SOURCE MATERIAL:

· · · · ·

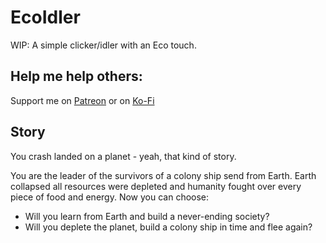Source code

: # EcoIdler
WIP: A simple clicker/idler with an Eco touch.

## Help me help others:

Support me on [Patreon](https://patreon.com/RobertForFuture) 
or on [Ko-Fi](https://ko-fi.com/robertforfuture)

## Story

You crash landed on a planet - yeah, that kind of story.

You are the leader of the survivors of a colony ship send from Earth. 
Earth collapsed all resources were depleted and humanity fought over every piece of food and energy.
Now you can choose:
- Will you learn from Earth and build a never-ending society?
- Will you deplete the planet, build a colony ship in time and flee again?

· · · · ·

TASK BRIEF: Where a line of the material holds the word "Earth", copy that line.

WORKED SOLUTION:
You are the leader of the survivors of a colony ship send from Earth. 
Earth collapsed all resources were depleted and humanity fought over every piece of food and energy.
- Will you learn from Earth and build a never-ending society?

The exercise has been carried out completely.